Proyek PLTU 1 Kalbar, yang seharusnya dilaksanakan oleh KSO PT BRN, dialihkan pengerjaannya kepada PT Praba Indopersada (PI). Pengalihan ini, menurut Cahyono, memicu sejumlah permasalahan, termasuk pengiriman alat yang under specification (tidak sesuai spesifikasi), sehingga mengakibatkan proyek tersebut mangkrak.
Empat Tersangka Ditetapkan Sejak Awal
Direktur Penindakan Kortastipidkor Polri, Brigjen Pol. Totok Suharyanto, memaparkan bahwa penyidik telah menetapkan empat orang tersangka dalam kasus dugaan korupsi ini, yakni:
1. FM (Mantan Direktur perusahaan listrik milik negara)
2. HK (Presiden Direktur PT BRN)
3. RR (Direktur Utama PT BRN)
4. HYL (Direktur Utama PT Praba Indopersada)
Kasus ini berawal dari lelang pembangunan PLTU 1 Kalbar pada tahun 2008. Diduga terjadi pemufakatan untuk memenangkan KSO BRN-Alton-OJSC meskipun tidak memenuhi syarat.
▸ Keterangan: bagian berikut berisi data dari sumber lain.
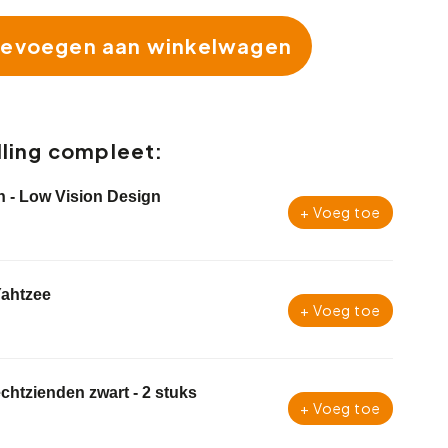
evoegen aan winkelwagen
ling compleet:
n - Low Vision Design
+ Voeg toe
Yahtzee
+ Voeg toe
lechtzienden zwart - 2 stuks
+ Voeg toe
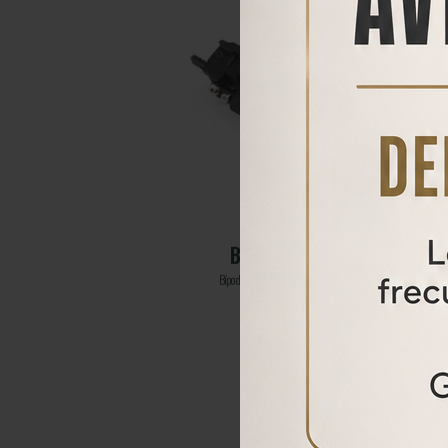
RACIÓN
BÍPODE BT-10
Bípode para carabinas PCP LOBO
les.
65,00
€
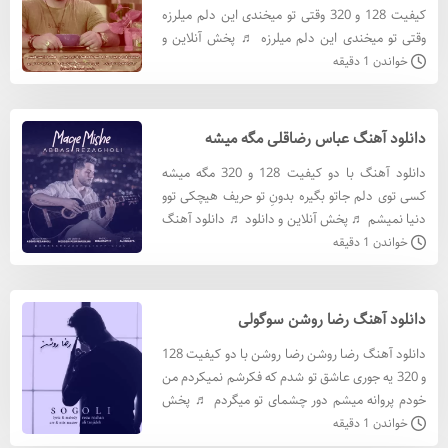
کیفیت 128 و 320 وقتی تو میخندی این دلم میلرزه
وقتی تو میخندی این دلم میلرزه ♬ پخش آنلاین و
دانلود ♬ دانلود آهنگ فرزاد خراسانی با کيفيت 320
خواندن 1 دقیقه
دانلود آه
دانلود آهنگ عباس رضاقلی مگه میشه
دانلود آهنگ با دو کیفیت 128 و 320 مگه میشه
کسی توی دلم جاتو بگیره بدونِ تو حریف هیچکی توو
دنیا نمیشم ♬ پخش آنلاین و دانلود ♬ دانلود آهنگ
با کيفيت 320 دانلود آهنگ با کيفيت 128 متن
خواندن 1 دقیقه
آهنگ هنوز ت
دانلود آهنگ رضا روشن سوگولی
دانلود آهنگ رضا روشن رضا روشن با دو کیفیت 128
و 320 یه جوری عاشق تو شدم که فکرشم نمیکردم من
خودم پروانه میشم دور چشمای تو میگردم ♬ پخش
آنلاین و دانلود ♬ دانلود آهنگ رضا روشن با کيفيت
خواندن 1 دقیقه
320 دانلود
Kemudian, pada tahun 2009, KSO BRN mengalihkan seluruh pekerjaan kepada PT Praba Indopersada, padahal PT Praba diketahui tidak memiliki kapasitas untuk mengerjakan proyek PLTU.
Proyek Mangkrak, Kerugian Negara Mencapai Rp323 Miliar
Kontrak pembangunan PLTU senilai 80,84 juta dolar AS dan Rp507,4 miliar seharusnya selesai pada 28 Februari 2012. Namun, hingga amandemen kontrak ke-10 yang berakhir pada 31 Desember 2018, pekerjaan hanya mencapai 85,56 persen dan telah terhenti sejak tahun 2016.
Akibat kondisi ini, perusahaan listrik milik negara telah membayar kepada KSO BRN sebesar Rp323 miliar dan 62,4 juta dolar AS. Jumlah pembayaran inilah yang ditetapkan sebagai nilai kerugian keuangan negara dalam kasus ini.
Penyidikan TPPU diharapkan dapat mengungkap lebih jauh aset dan aliran dana haram dari korupsi proyek pembangunan infrastruktur vital ini.